How do conversions work for amp specs

Hey everyone, hope I’m doing this right.
Anyway, I was wondering if anyone could enlighten me as I couldn’t find anything on here previously about this topic.
Quite often when looking at amps the site will only list their output at 16 or 32 ohms so I was wondering if there is a way to convert this output to a different ohm headphone. Ok it won’t be too accurate because there are other factors but it would be useful to have as a rough guide of whether an amp that only lists output at 16 ohms will perform well enough at say, 300 ohms.
Idk if this is possible or if I’m just being dumb but it seems to me that there should be a way to do this.

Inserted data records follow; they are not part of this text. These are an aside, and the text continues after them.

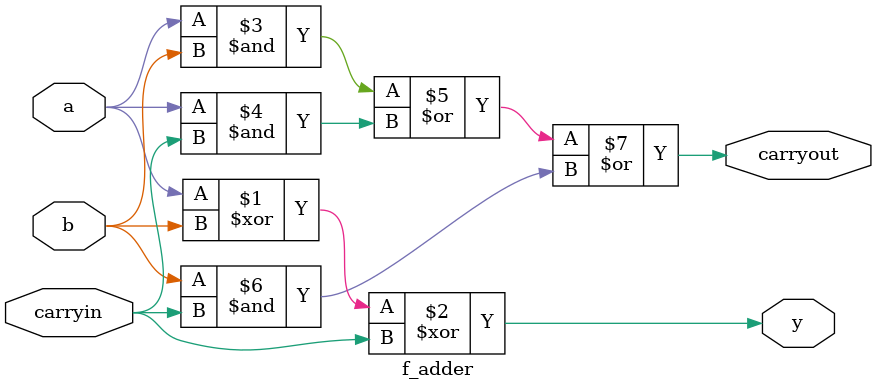
<source format=v>
`timescale 1ns / 1ps


module f_adder(y,carryout,a,b,carryin);
 input a,b,carryin;
 output y,carryout;
 assign y=a^b^carryin;
 assign carryout=((a&b)|(a&carryin)|(b&carryin));
 
endmodule

</source>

Ask me any questions if you don’t understand my question. Staff if I did this wrong pls tell me what I should do instead no clue what I’m doing lol
Ty in advance
Also might not reply for a bit going to do the slep

The output can be biased towards a specific impedance so for example they could have peak output at 16 ohm or 50 ohm. Just depends how it’s built.

There is seat-of-pants level estimates one could make. Nothing more.

How can one tell if an amp can run headphones of a higher impedance than is listed then
Like if I had some 300 ohm headphones and the amp is only listed at 32 how could i tell if it can run them

So you mean like the output could be higher at 50 ohms than it is at 16 amp to amp?

Yeah some amps have their peak output at higher impedance and some at lower.

Generally, ask the community which amps pair well with said headphones. They will all “run” them but some will sound like shit while others won’t.